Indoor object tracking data
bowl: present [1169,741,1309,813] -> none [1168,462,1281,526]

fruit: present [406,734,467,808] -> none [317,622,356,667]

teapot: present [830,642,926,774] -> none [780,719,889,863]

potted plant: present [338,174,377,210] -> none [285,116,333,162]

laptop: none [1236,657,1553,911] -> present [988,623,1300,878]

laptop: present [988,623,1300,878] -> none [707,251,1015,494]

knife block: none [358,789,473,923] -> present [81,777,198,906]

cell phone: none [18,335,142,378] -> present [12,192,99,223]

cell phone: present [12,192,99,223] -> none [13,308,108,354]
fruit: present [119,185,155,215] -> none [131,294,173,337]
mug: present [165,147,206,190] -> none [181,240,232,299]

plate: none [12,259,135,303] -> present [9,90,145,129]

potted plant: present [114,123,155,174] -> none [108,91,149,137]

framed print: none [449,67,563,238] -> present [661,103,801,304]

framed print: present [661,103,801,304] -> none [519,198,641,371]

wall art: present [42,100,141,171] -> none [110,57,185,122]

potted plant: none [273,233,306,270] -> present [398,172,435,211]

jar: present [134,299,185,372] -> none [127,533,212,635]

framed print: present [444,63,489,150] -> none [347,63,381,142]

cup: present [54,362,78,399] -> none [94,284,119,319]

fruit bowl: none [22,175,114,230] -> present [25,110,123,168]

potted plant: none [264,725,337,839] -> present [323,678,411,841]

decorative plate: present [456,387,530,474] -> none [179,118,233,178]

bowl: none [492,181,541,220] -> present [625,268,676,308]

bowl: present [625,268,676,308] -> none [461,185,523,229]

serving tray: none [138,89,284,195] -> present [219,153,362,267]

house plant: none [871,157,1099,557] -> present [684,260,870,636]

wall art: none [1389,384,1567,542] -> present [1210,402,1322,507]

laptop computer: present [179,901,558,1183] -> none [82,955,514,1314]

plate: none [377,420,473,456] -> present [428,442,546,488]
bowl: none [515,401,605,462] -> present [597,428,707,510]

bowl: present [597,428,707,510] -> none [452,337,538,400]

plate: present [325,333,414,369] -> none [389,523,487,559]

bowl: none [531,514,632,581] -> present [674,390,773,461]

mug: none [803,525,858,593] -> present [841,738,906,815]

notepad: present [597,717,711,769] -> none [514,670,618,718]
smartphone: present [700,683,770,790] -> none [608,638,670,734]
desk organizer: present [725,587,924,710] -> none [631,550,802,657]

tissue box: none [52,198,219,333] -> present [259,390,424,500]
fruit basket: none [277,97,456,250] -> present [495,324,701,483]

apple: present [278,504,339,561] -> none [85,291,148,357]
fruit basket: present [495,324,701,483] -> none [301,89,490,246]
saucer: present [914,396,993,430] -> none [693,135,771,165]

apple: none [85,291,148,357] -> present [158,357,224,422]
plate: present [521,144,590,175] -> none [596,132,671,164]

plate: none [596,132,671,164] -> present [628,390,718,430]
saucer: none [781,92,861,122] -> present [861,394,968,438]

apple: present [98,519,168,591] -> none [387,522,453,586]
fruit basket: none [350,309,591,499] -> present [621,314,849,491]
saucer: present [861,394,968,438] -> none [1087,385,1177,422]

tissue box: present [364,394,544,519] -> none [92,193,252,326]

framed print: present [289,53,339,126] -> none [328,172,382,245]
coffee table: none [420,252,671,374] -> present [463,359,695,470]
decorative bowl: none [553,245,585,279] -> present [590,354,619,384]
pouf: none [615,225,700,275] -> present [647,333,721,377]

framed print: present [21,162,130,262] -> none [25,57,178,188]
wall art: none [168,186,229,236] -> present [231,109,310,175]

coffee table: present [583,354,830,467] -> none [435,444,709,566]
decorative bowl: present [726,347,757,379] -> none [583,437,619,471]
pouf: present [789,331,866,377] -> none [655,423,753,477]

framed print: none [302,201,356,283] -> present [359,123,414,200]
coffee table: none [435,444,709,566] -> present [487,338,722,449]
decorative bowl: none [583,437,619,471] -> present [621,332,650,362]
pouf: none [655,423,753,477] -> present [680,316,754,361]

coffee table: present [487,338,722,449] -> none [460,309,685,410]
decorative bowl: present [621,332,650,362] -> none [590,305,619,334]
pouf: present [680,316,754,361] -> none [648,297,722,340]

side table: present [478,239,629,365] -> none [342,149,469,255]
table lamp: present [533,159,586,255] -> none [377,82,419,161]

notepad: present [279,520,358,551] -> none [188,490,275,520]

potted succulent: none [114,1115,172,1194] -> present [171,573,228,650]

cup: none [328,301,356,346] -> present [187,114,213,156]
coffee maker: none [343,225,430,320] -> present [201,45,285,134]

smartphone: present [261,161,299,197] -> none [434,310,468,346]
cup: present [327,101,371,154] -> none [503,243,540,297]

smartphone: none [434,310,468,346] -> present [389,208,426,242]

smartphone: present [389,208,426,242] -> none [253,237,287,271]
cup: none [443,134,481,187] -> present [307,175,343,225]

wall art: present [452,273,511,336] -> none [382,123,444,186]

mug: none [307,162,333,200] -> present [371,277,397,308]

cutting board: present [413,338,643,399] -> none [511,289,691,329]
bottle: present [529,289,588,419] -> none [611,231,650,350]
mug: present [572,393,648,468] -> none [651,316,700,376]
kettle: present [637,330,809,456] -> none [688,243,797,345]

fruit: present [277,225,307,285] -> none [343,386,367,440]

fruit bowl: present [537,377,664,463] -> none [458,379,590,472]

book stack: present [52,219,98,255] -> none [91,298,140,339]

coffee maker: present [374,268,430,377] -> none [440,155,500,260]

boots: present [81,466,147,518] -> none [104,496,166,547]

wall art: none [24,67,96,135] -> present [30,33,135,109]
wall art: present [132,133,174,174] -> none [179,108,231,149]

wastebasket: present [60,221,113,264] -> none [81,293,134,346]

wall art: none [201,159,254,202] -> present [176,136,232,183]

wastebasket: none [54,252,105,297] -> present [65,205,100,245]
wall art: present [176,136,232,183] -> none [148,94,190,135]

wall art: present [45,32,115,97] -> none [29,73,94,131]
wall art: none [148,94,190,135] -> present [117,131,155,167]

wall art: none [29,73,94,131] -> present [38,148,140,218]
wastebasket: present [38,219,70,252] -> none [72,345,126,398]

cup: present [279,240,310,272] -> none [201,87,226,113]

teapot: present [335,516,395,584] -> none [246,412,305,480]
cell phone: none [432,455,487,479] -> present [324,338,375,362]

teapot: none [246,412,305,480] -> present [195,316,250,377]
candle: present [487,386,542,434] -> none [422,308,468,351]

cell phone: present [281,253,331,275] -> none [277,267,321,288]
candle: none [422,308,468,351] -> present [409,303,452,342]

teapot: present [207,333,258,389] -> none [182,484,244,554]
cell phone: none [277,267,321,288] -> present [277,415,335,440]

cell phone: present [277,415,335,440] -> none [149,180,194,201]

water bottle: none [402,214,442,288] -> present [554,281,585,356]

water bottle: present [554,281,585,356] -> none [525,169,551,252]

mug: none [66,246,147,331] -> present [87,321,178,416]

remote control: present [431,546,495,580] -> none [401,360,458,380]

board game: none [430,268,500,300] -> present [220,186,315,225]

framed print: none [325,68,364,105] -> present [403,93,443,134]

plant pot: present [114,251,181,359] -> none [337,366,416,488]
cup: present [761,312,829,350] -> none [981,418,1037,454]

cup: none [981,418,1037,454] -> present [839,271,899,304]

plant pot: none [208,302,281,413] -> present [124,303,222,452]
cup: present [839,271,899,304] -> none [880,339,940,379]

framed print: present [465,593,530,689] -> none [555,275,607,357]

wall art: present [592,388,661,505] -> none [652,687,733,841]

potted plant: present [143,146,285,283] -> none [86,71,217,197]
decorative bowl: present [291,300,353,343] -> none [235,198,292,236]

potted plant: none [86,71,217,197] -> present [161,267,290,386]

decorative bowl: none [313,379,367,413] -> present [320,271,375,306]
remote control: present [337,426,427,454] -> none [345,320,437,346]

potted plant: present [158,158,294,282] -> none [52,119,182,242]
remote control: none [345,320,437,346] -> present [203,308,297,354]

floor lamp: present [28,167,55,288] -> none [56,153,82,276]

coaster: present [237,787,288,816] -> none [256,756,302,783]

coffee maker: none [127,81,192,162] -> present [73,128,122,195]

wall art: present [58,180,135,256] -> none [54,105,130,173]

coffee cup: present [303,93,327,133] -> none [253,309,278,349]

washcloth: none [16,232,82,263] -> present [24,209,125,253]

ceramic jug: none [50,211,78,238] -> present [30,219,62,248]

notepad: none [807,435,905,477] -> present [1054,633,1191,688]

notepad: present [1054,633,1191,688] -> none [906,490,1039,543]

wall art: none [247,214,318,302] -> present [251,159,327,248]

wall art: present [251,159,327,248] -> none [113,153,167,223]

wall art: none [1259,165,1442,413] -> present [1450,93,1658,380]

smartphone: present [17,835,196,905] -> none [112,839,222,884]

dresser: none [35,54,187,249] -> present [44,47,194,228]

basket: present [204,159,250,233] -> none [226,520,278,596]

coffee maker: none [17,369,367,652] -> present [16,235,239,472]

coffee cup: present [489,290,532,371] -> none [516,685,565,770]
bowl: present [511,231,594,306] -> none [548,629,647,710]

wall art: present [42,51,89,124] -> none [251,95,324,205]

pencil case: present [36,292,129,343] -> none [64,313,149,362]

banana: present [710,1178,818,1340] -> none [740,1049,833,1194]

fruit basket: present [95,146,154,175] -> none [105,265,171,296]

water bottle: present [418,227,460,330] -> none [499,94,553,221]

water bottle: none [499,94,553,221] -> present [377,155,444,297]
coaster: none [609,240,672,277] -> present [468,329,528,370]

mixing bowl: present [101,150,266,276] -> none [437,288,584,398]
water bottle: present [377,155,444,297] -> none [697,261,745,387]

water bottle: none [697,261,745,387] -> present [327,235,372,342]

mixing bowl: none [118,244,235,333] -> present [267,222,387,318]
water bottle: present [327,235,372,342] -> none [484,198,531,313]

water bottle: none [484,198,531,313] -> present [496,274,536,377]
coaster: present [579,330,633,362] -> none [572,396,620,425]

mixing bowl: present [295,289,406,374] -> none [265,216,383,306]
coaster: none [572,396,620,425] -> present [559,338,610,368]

**Job:** All lines from the start of the entries through the line where "smartphone: present [700,683,770,790]" sits should be duplicated exactly, with nothing else in the output.

**Solution for this task:**
bowl: present [1169,741,1309,813] -> none [1168,462,1281,526]

fruit: present [406,734,467,808] -> none [317,622,356,667]

teapot: present [830,642,926,774] -> none [780,719,889,863]

potted plant: present [338,174,377,210] -> none [285,116,333,162]

laptop: none [1236,657,1553,911] -> present [988,623,1300,878]

laptop: present [988,623,1300,878] -> none [707,251,1015,494]

knife block: none [358,789,473,923] -> present [81,777,198,906]

cell phone: none [18,335,142,378] -> present [12,192,99,223]

cell phone: present [12,192,99,223] -> none [13,308,108,354]
fruit: present [119,185,155,215] -> none [131,294,173,337]
mug: present [165,147,206,190] -> none [181,240,232,299]

plate: none [12,259,135,303] -> present [9,90,145,129]

potted plant: present [114,123,155,174] -> none [108,91,149,137]

framed print: none [449,67,563,238] -> present [661,103,801,304]

framed print: present [661,103,801,304] -> none [519,198,641,371]

wall art: present [42,100,141,171] -> none [110,57,185,122]

potted plant: none [273,233,306,270] -> present [398,172,435,211]

jar: present [134,299,185,372] -> none [127,533,212,635]

framed print: present [444,63,489,150] -> none [347,63,381,142]

cup: present [54,362,78,399] -> none [94,284,119,319]

fruit bowl: none [22,175,114,230] -> present [25,110,123,168]

potted plant: none [264,725,337,839] -> present [323,678,411,841]

decorative plate: present [456,387,530,474] -> none [179,118,233,178]

bowl: none [492,181,541,220] -> present [625,268,676,308]

bowl: present [625,268,676,308] -> none [461,185,523,229]

serving tray: none [138,89,284,195] -> present [219,153,362,267]

house plant: none [871,157,1099,557] -> present [684,260,870,636]

wall art: none [1389,384,1567,542] -> present [1210,402,1322,507]

laptop computer: present [179,901,558,1183] -> none [82,955,514,1314]

plate: none [377,420,473,456] -> present [428,442,546,488]
bowl: none [515,401,605,462] -> present [597,428,707,510]

bowl: present [597,428,707,510] -> none [452,337,538,400]

plate: present [325,333,414,369] -> none [389,523,487,559]

bowl: none [531,514,632,581] -> present [674,390,773,461]

mug: none [803,525,858,593] -> present [841,738,906,815]

notepad: present [597,717,711,769] -> none [514,670,618,718]
smartphone: present [700,683,770,790] -> none [608,638,670,734]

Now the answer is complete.